Gibson moved in 1817 to London where he obtained commissions from Watson Taylor and where he met some of the leading sculptors of the day. In October 1817 he arrived at Rome, where he studied the art of sculpture under Canova and Thorwaldsen, and carried out commissions for the duke of Devonshire, Sir George Beaumont, Sir Watkin Williams Wynn, and other leading art patrons of the period. Most of the remainder of his life was spent at Rome, although he visited England in 1844 in connection with the erection of his statue of Huskisson at Liverpool, and again in 1850 and 1851 to model the statue of the queen, and subsequently in 1855.
His work was strongly influenced by classical tradition and by the Greeks, even to colouring his sculpture, and his most famous work, 'The Tinted Venus,' and two other tinted statues occasioned considerable discussion when they were shown at the Great Exhibition of 1862. Gibson was elected A.R.A. in 1833 and R.A. in 1835; he exhibited thirty-three works at the Royal Academy between 1816 and 1864. After several years of ill health he died at Rome 27 January 1866 and was buried in the English cemetery there.

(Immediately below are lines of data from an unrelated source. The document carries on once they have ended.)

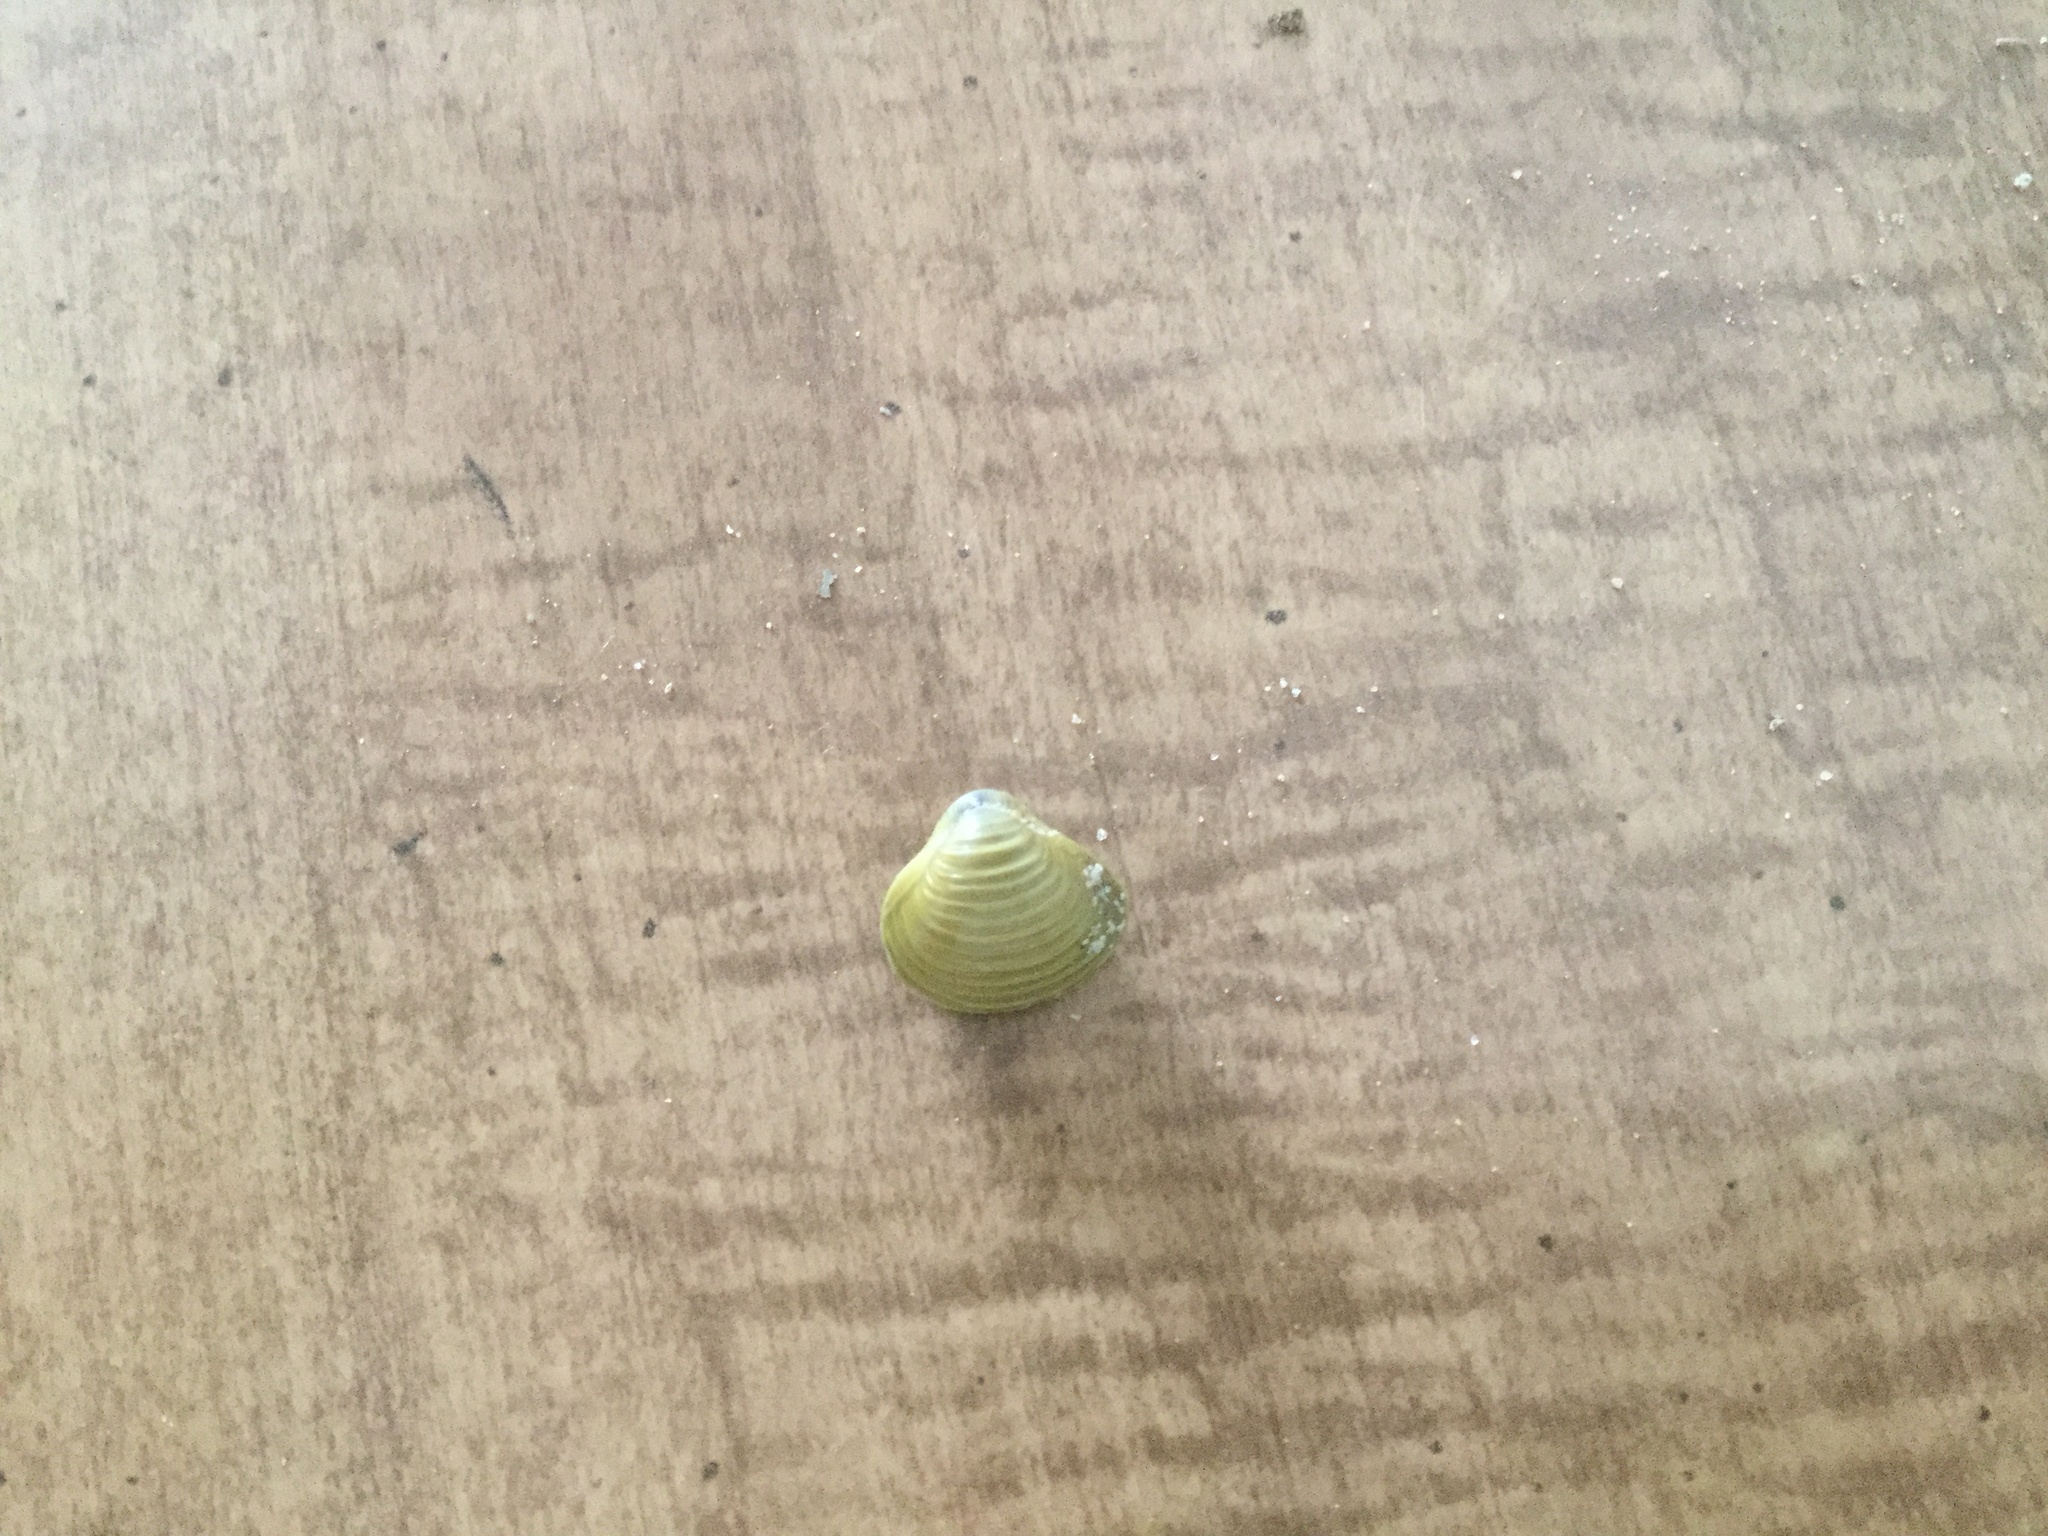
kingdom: Animalia
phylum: Mollusca
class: Bivalvia
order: Venerida
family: Cyrenidae
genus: Corbicula
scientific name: Corbicula fluminea
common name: Asian clam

He executed a large number of busts and figures, but most of his work was based on classical themes. He bequeathed the contents of his studio to the Royal Academy; examples of his work are also to be found in private collections and many are in public ownership. The N.L.W. has three manuscript volumes containing a large number of his autograph letters and about a hundred original sketches by him.
John Gibson's partner in Rome was the artist Penry Williams.

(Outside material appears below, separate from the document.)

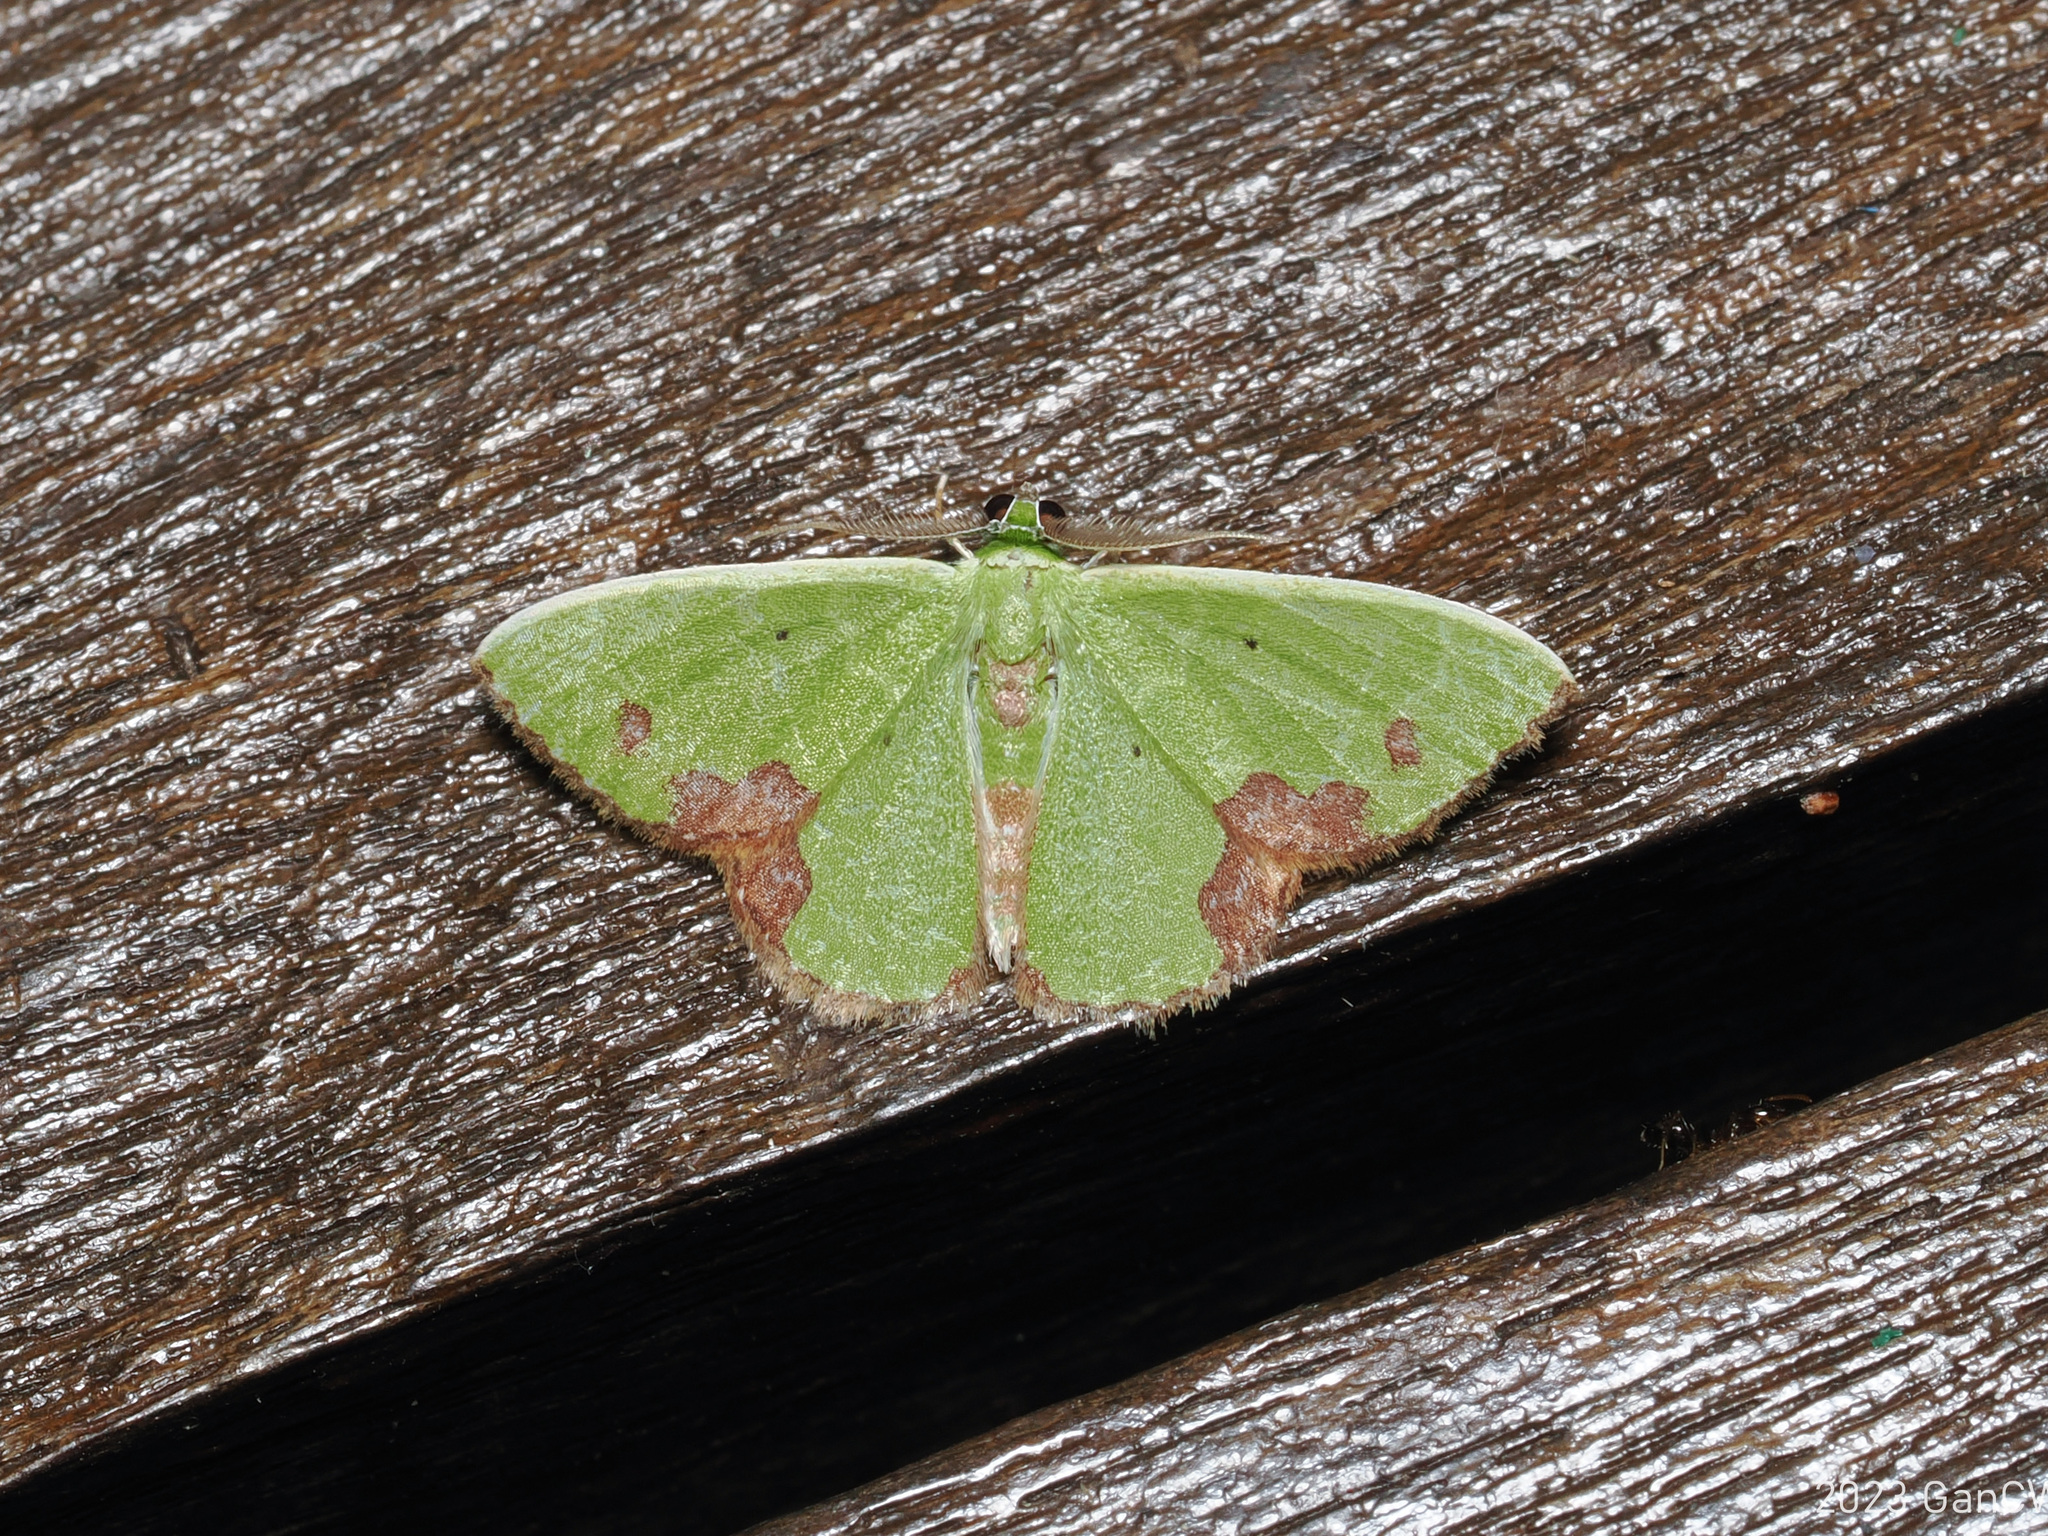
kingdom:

A plaque on Tŷ Capel Fforddlas, Glan Conwy, notes that John Gibson was born there.
John Gibson's younger brother, was born at Liverpool. He lived with John Gibson at Rome and Lucca for fourteen years and a close bond existed between the brothers. Benjamin was a classical scholar of some repute and contributed several monographs to English antiquarian publications. He died at Lucca 13 August 1851.
Another brother was the sculptor Solomon Gibson (1796/7-1866).